第21話千本桜が初夏に突然に咲く
サトルからすれば、それは突然にやってきた。スマホが緑の点滅をしているので開けて見たら梨奈からのLINEであった。
[おつかれさまー。今日仕事終わったあとひまー?ちょっと飲みに行かない? 時間できたから誘ってみた]

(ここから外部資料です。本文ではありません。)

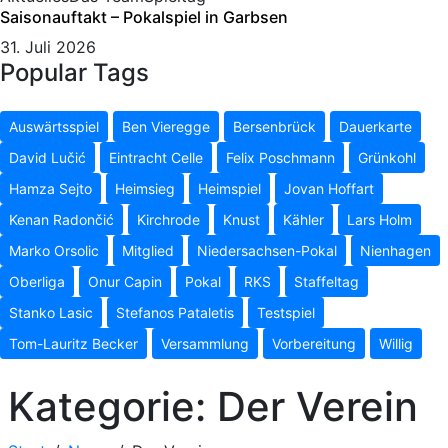
Saisonauftakt – Pokalspiel in Garbsen
31. Juli 2026
Popular Tags
Auswärtsspiel
Ben Vieregge
Bersenbrück
Dauerkarte
David Lučić
Eintracht Celle
Felix Poschmann
Grünkohl
Hamza Sejto
Heimsieg
Heimspiel
Jovan Hoffart
Kenan Radončić
Kirchrode
Knust
Kähler
Lars Holm
Marko Orsolic
Mitglied
Niedersachsen-Pokal
Nienhagen
Oberliga
Onur Capin
Pokal
RKS
Staffeltag
Stanko Lasic
Stefanos Pataletis
Testspiel
Tom-Lauritz Becker
Versammlung
Vorbereitung
Willig
Kategorie:
Der Verein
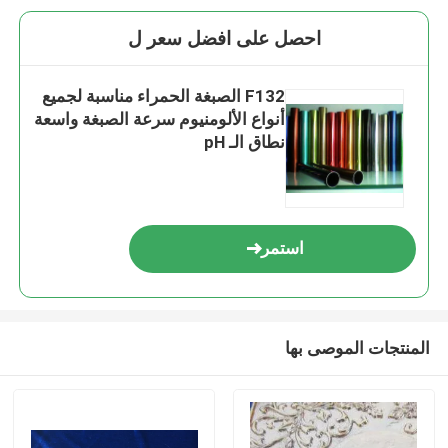
احصل على افضل سعر ل
F132 الصبغة الحمراء مناسبة لجميع
أنواع الألومنيوم سرعة الصبغة واسعة
نطاق الـ pH
استمر
المنتجات الموصى بها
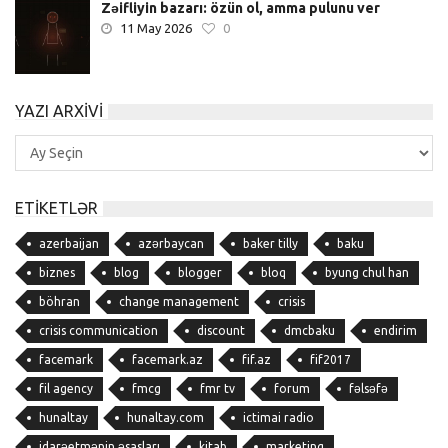
Zəifliyin bazarı: özün ol, amma pulunu ver
11 May 2026
0
YAZI ARXIVI
Yazı
Arxivi
ETIKETLƏR
azerbaijan
azərbaycan
baker tilly
baku
biznes
blog
blogger
bloq
byung chul han
böhran
change management
crisis
crisis communication
discount
dmcbaku
endirim
facemark
facemark.az
fif.az
fif2017
fil agency
fmcg
fmr tv
forum
fəlsəfə
hunaltay
hunaltay.com
ictimai radio
idarəetmənin əsasları
kitab
marketing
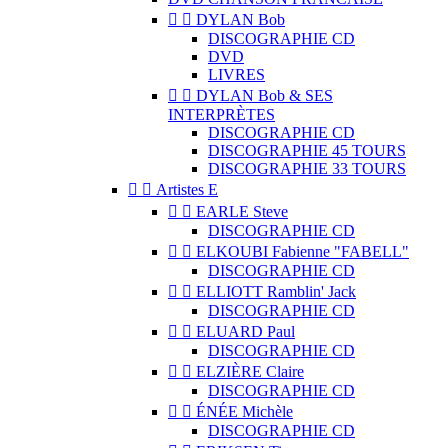


DYLAN Bob
DISCOGRAPHIE CD
DVD
LIVRES


DYLAN Bob & SES
INTERPRÈTES
DISCOGRAPHIE CD
DISCOGRAPHIE 45 TOURS
DISCOGRAPHIE 33 TOURS


Artistes E


EARLE Steve
DISCOGRAPHIE CD


ELKOUBI Fabienne "FABELL"
DISCOGRAPHIE CD


ELLIOTT Ramblin' Jack
DISCOGRAPHIE CD


ELUARD Paul
DISCOGRAPHIE CD


ELZIÈRE Claire
DISCOGRAPHIE CD


ÉNÉE Michèle
DISCOGRAPHIE CD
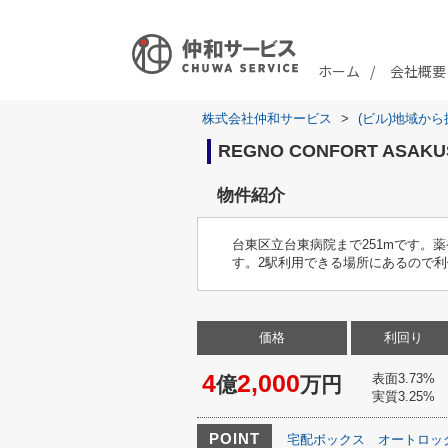
ホーム
会社概要
株式会社仲和サービス
>
(ビル)地域から
REGNO CONFORT ASAKU
物件紹介
台東区立台東病院まで251mです。
す。2駅利用できる場所にあるので
価格
利回り
4
2,000
表面3.73%
億
万円
実質3.25%
POINT
宅配ボックス
オートロッ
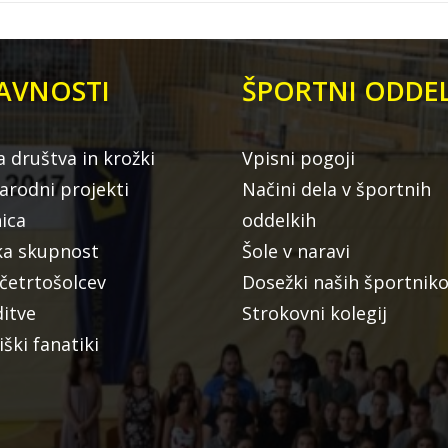
AVNOSTI
ŠPORTNI ODDEL
a društva in krožki
Vpisni pogoji
rodni projekti
Načini dela v športnih
nica
oddelkih
ka skupnost
Šole v naravi
 četrtošolcev
Dosežki naših športnik
ditve
Strokovni kolegij
iški fanatiki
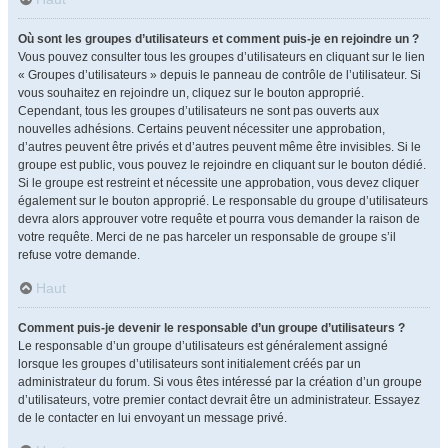
Où sont les groupes d’utilisateurs et comment puis-je en rejoindre un ?
Vous pouvez consulter tous les groupes d’utilisateurs en cliquant sur le lien
« Groupes d’utilisateurs » depuis le panneau de contrôle de l’utilisateur. Si
vous souhaitez en rejoindre un, cliquez sur le bouton approprié.
Cependant, tous les groupes d’utilisateurs ne sont pas ouverts aux
nouvelles adhésions. Certains peuvent nécessiter une approbation,
d’autres peuvent être privés et d’autres peuvent même être invisibles. Si le
groupe est public, vous pouvez le rejoindre en cliquant sur le bouton dédié.
Si le groupe est restreint et nécessite une approbation, vous devez cliquer
également sur le bouton approprié. Le responsable du groupe d’utilisateurs
devra alors approuver votre requête et pourra vous demander la raison de
votre requête. Merci de ne pas harceler un responsable de groupe s’il
refuse votre demande.
Haut
Comment puis-je devenir le responsable d’un groupe d’utilisateurs ?
Le responsable d’un groupe d’utilisateurs est généralement assigné
lorsque les groupes d’utilisateurs sont initialement créés par un
administrateur du forum. Si vous êtes intéressé par la création d’un groupe
d’utilisateurs, votre premier contact devrait être un administrateur. Essayez
de le contacter en lui envoyant un message privé.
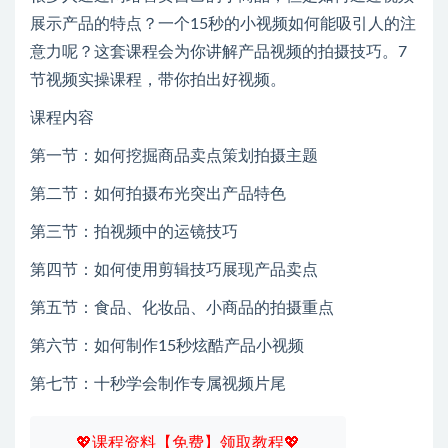
展示产品的特点？一个15秒的小视频如何能吸引人的注
意力呢？这套课程会为你讲解产品视频的拍摄技巧。7
节视频实操课程，带你拍出好视频。
课程内容
第一节：如何挖掘商品卖点策划拍摄主题
第二节：如何拍摄布光突出产品特色
第三节：拍视频中的运镜技巧
第四节：如何使用剪辑技巧展现产品卖点
第五节：食品、化妆品、小商品的拍摄重点
第六节：如何制作15秒炫酷产品小视频
第七节：十秒学会制作专属视频片尾
💖课程资料【免费】领取教程💖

まさに梨奈からのはじめての誘いにおどろきを隠せなかった。
どこで飲もうか思案したが、とりあえず"野菜雲"で飲むことにした。
カウンターでサトルと梨奈が飲んでいる。厨房はノブキさんとあおね店長だ。
梨奈はよく煙草を吸うのだが、その煙がたゆたってゆくように、なんとなく間歇的に揺らめくような会話であった。
「私、浮気する人っていけないと思うんだよね。」
「うん。」
「まさか絶賛浮気中?」
「そんなワケないよ。おれは絶対に浮気はしない。それは誓って言えるね。」
「そうだよね、私、妻子がいる人と付き合った事があって、向こうからすれば良いかもしれないけど、私からしたら"存在"になっちゃうじゃん。」
「うん。」
「誰かいい人いないかなー。」
サトルはビールをすこし飲んでその泡をみる。泡の向こうに視線を移す。厨房で誰かが注文したワインが置いてある。そしてそのワインの"コルク"が開けられているのをみているのだった。